● Fragmento citado
Acceder a la modernidad es también acceder a la
diversidad y a la pluralidad. Si caemos en el garlito que privilegia
exclusivamente el mercado, si apuramos demasiado la quema de etapas, tendremos
costos que se revertirán drásticamente (pregúntenle, si no, al fantasma del Sha,
cuya caída a manos de Jomeini fue prevista cincuenta años antes por Antonio
Gramsci). Como dice Lucio Dalla, refiriéndose a la llegada al 2000: “lo
importante no es llegar en fila, sino cada quien de manera distinta”. La modernidad
no es el fin de las ideologías, sino la aceptación de que no se las puede liquidar
y hay que aprender a convivir con todas ellas, guardando cada quien la propia.
Y haciendo proselitismo, ¿por qué no?
Atacar a la intolerancia no es tarea fácil. Implica
trabajar con el interior de las personas, y superar reticencias, autocensuras y
complacencias. Implica entender que no hay verdades absolutas y que la
vanguardia no es monopolio de nadie. Implica, sobre todo, entender que la
vanguardia debe hacer un esfuerzo por no modernizar a fuerzas, por ser
efectivamente moderna, en vez de pretendidamente modernizadora.
IV. ¿Es soft lo moderno?

● Material proporcionado

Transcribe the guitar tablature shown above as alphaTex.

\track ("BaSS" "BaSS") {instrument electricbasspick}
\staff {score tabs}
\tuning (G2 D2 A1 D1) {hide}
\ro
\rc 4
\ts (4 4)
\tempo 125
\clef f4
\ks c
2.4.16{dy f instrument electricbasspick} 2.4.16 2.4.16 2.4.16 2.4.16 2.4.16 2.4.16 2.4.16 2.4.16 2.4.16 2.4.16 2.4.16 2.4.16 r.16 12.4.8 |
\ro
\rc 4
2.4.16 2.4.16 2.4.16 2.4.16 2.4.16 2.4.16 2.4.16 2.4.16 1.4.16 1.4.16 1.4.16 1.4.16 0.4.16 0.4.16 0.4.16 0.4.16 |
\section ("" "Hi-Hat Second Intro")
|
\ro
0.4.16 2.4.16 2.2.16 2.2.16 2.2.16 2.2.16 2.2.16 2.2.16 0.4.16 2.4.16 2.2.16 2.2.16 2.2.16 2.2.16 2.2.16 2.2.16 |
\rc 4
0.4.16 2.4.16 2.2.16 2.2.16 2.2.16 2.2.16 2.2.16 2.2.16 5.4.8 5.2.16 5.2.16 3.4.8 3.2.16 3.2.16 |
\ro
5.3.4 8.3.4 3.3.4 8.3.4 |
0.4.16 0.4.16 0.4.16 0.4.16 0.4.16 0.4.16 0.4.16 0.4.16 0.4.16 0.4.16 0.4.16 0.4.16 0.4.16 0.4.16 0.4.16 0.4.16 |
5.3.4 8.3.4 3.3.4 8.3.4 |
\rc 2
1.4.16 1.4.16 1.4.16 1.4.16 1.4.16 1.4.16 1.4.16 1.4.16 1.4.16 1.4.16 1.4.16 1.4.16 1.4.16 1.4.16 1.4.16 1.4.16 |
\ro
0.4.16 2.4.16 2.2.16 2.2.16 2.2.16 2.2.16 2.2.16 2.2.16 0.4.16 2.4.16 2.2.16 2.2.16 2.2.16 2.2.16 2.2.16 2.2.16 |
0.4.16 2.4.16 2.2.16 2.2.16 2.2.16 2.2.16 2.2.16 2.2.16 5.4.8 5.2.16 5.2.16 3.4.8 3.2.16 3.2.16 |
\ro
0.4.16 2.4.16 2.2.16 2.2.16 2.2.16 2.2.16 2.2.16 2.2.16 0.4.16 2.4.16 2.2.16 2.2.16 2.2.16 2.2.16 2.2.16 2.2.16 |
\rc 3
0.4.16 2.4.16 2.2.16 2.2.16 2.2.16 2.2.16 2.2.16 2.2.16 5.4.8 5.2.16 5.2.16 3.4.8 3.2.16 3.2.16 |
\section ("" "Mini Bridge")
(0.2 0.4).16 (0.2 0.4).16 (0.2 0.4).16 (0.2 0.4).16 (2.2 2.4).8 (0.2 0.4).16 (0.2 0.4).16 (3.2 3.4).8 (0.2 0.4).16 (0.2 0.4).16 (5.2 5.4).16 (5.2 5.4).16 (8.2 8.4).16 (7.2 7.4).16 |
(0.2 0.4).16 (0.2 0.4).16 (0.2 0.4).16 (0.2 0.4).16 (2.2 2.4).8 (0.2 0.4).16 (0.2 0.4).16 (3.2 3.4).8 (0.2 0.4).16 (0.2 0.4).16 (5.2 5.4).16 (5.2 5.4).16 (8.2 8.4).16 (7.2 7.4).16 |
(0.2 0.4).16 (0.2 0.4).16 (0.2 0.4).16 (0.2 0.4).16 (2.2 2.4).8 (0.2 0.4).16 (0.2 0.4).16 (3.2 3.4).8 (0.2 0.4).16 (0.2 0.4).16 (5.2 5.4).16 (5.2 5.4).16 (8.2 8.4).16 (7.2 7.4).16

● Qué harás
Traduce al inglés esta oración del fragmento sobre la modernidad: "La modernidad no es el fin de las ideologías, sino la aceptación de que no se las puede liquidar y hay que aprender a convivir con todas ellas, guardando cada quien la propia".

● Solución del ejercicio
Modernity is not the end of ideologies, but the acceptance that they cannot be done away with and that we must learn to live alongside all of them, with each person keeping their own.